→ EXCERPTED DATA
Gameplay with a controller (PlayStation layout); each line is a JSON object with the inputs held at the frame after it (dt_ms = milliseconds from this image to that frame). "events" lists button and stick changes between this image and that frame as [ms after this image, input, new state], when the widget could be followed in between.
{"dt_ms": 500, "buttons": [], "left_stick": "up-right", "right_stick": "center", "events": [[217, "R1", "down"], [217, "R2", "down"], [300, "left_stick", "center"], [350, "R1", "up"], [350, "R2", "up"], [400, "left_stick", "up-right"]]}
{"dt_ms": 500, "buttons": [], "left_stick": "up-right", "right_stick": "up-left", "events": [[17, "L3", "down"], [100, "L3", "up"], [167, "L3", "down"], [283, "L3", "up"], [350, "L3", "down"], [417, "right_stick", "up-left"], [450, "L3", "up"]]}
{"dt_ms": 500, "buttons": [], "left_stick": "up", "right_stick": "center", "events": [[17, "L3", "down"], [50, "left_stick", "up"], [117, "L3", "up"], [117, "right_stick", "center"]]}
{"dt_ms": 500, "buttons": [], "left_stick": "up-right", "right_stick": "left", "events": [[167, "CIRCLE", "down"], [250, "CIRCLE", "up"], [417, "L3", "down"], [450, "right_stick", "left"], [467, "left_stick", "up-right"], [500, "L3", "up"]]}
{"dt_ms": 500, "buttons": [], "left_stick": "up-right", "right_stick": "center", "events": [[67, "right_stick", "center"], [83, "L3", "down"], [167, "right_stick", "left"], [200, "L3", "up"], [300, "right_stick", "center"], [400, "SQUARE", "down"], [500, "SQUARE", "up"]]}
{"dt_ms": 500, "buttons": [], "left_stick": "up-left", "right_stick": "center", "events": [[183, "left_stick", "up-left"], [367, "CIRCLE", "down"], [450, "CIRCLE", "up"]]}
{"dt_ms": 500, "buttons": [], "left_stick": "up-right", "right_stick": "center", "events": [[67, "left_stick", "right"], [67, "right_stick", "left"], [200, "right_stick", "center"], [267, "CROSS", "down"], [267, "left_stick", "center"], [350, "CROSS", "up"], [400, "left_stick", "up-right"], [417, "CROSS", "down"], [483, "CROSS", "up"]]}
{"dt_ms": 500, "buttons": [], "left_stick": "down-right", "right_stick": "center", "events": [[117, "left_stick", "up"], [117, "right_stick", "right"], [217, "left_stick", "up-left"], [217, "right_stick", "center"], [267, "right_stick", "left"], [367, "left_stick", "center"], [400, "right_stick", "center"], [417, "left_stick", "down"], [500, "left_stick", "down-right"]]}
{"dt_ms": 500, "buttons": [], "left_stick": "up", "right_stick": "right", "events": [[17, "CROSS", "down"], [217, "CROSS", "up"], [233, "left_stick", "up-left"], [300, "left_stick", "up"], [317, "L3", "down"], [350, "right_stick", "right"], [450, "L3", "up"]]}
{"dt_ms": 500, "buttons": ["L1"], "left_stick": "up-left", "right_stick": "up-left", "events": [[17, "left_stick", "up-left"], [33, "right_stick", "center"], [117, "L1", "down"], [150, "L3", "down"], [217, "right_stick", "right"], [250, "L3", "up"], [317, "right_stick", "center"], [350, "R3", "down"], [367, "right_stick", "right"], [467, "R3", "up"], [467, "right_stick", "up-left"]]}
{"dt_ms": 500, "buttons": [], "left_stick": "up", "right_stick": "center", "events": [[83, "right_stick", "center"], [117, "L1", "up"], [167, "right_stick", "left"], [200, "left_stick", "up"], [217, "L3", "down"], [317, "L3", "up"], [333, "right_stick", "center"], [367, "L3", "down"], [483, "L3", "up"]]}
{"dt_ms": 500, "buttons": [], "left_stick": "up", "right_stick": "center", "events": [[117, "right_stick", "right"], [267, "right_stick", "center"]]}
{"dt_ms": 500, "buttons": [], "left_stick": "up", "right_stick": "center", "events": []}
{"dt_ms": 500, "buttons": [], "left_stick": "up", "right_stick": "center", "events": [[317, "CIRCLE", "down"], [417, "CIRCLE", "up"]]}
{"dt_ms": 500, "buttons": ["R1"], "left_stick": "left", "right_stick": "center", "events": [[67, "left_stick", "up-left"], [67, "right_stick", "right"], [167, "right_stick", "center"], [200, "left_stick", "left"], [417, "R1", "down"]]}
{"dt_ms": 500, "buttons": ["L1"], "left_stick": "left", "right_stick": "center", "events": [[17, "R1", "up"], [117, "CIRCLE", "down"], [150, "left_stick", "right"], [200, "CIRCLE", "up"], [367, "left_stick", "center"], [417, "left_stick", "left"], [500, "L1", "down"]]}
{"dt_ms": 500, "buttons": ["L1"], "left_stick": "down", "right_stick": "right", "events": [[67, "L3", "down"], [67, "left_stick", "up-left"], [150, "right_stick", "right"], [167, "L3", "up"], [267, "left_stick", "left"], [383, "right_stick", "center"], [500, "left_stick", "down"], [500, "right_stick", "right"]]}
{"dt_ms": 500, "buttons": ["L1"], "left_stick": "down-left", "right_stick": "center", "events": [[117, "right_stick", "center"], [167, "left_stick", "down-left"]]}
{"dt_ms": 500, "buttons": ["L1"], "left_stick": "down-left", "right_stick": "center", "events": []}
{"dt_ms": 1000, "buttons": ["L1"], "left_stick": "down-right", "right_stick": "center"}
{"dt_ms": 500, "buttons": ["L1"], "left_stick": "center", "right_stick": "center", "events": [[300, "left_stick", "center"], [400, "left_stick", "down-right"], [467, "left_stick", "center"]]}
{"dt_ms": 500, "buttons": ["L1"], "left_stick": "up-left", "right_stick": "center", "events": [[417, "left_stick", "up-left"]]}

→ WORK TO BE COMPLETED
Once more, write out all of the entries above exactly.

→ RESULT OF THE EXERCISE
Gameplay with a controller (PlayStation layout); each line is a JSON object with the inputs held at the frame after it (dt_ms = milliseconds from this image to that frame). "events" lists button and stick changes between this image and that frame as [ms after this image, input, new state], when the widget could be followed in between.
{"dt_ms": 500, "buttons": [], "left_stick": "up-right", "right_stick": "center", "events": [[217, "R1", "down"], [217, "R2", "down"], [300, "left_stick", "center"], [350, "R1", "up"], [350, "R2", "up"], [400, "left_stick", "up-right"]]}
{"dt_ms": 500, "buttons": [], "left_stick": "up-right", "right_stick": "up-left", "events": [[17, "L3", "down"], [100, "L3", "up"], [167, "L3", "down"], [283, "L3", "up"], [350, "L3", "down"], [417, "right_stick", "up-left"], [450, "L3", "up"]]}
{"dt_ms": 500, "buttons": [], "left_stick": "up", "right_stick": "center", "events": [[17, "L3", "down"], [50, "left_stick", "up"], [117, "L3", "up"], [117, "right_stick", "center"]]}
{"dt_ms": 500, "buttons": [], "left_stick": "up-right", "right_stick": "left", "events": [[167, "CIRCLE", "down"], [250, "CIRCLE", "up"], [417, "L3", "down"], [450, "right_stick", "left"], [467, "left_stick", "up-right"], [500, "L3", "up"]]}
{"dt_ms": 500, "buttons": [], "left_stick": "up-right", "right_stick": "center", "events": [[67, "right_stick", "center"], [83, "L3", "down"], [167, "right_stick", "left"], [200, "L3", "up"], [300, "right_stick", "center"], [400, "SQUARE", "down"], [500, "SQUARE", "up"]]}
{"dt_ms": 500, "buttons": [], "left_stick": "up-left", "right_stick": "center", "events": [[183, "left_stick", "up-left"], [367, "CIRCLE", "down"], [450, "CIRCLE", "up"]]}
{"dt_ms": 500, "buttons": [], "left_stick": "up-right", "right_stick": "center", "events": [[67, "left_stick", "right"], [67, "right_stick", "left"], [200, "right_stick", "center"], [267, "CROSS", "down"], [267, "left_stick", "center"], [350, "CROSS", "up"], [400, "left_stick", "up-right"], [417, "CROSS", "down"], [483, "CROSS", "up"]]}
{"dt_ms": 500, "buttons": [], "left_stick": "down-right", "right_stick": "center", "events": [[117, "left_stick", "up"], [117, "right_stick", "right"], [217, "left_stick", "up-left"], [217, "right_stick", "center"], [267, "right_stick", "left"], [367, "left_stick", "center"], [400, "right_stick", "center"], [417, "left_stick", "down"], [500, "left_stick", "down-right"]]}
{"dt_ms": 500, "buttons": [], "left_stick": "up", "right_stick": "right", "events": [[17, "CROSS", "down"], [217, "CROSS", "up"], [233, "left_stick", "up-left"], [300, "left_stick", "up"], [317, "L3", "down"], [350, "right_stick", "right"], [450, "L3", "up"]]}
{"dt_ms": 500, "buttons": ["L1"], "left_stick": "up-left", "right_stick": "up-left", "events": [[17, "left_stick", "up-left"], [33, "right_stick", "center"], [117, "L1", "down"], [150, "L3", "down"], [217, "right_stick", "right"], [250, "L3", "up"], [317, "right_stick", "center"], [350, "R3", "down"], [367, "right_stick", "right"], [467, "R3", "up"], [467, "right_stick", "up-left"]]}
{"dt_ms": 500, "buttons": [], "left_stick": "up", "right_stick": "center", "events": [[83, "right_stick", "center"], [117, "L1", "up"], [167, "right_stick", "left"], [200, "left_stick", "up"], [217, "L3", "down"], [317, "L3", "up"], [333, "right_stick", "center"], [367, "L3", "down"], [483, "L3", "up"]]}
{"dt_ms": 500, "buttons": [], "left_stick": "up", "right_stick": "center", "events": [[117, "right_stick", "right"], [267, "right_stick", "center"]]}
{"dt_ms": 500, "buttons": [], "left_stick": "up", "right_stick": "center", "events": []}
{"dt_ms": 500, "buttons": [], "left_stick": "up", "right_stick": "center", "events": [[317, "CIRCLE", "down"], [417, "CIRCLE", "up"]]}
{"dt_ms": 500, "buttons": ["R1"], "left_stick": "left", "right_stick": "center", "events": [[67, "left_stick", "up-left"], [67, "right_stick", "right"], [167, "right_stick", "center"], [200, "left_stick", "left"], [417, "R1", "down"]]}
{"dt_ms": 500, "buttons": ["L1"], "left_stick": "left", "right_stick": "center", "events": [[17, "R1", "up"], [117, "CIRCLE", "down"], [150, "left_stick", "right"], [200, "CIRCLE", "up"], [367, "left_stick", "center"], [417, "left_stick", "left"], [500, "L1", "down"]]}
{"dt_ms": 500, "buttons": ["L1"], "left_stick": "down", "right_stick": "right", "events": [[67, "L3", "down"], [67, "left_stick", "up-left"], [150, "right_stick", "right"], [167, "L3", "up"], [267, "left_stick", "left"], [383, "right_stick", "center"], [500, "left_stick", "down"], [500, "right_stick", "right"]]}
{"dt_ms": 500, "buttons": ["L1"], "left_stick": "down-left", "right_stick": "center", "events": [[117, "right_stick", "center"], [167, "left_stick", "down-left"]]}
{"dt_ms": 500, "buttons": ["L1"], "left_stick": "down-left", "right_stick": "center", "events": []}
{"dt_ms": 1000, "buttons": ["L1"], "left_stick": "down-right", "right_stick": "center"}
{"dt_ms": 500, "buttons": ["L1"], "left_stick": "center", "right_stick": "center", "events": [[300, "left_stick", "center"], [400, "left_stick", "down-right"], [467, "left_stick", "center"]]}
{"dt_ms": 500, "buttons": ["L1"], "left_stick": "up-left", "right_stick": "center", "events": [[417, "left_stick", "up-left"]]}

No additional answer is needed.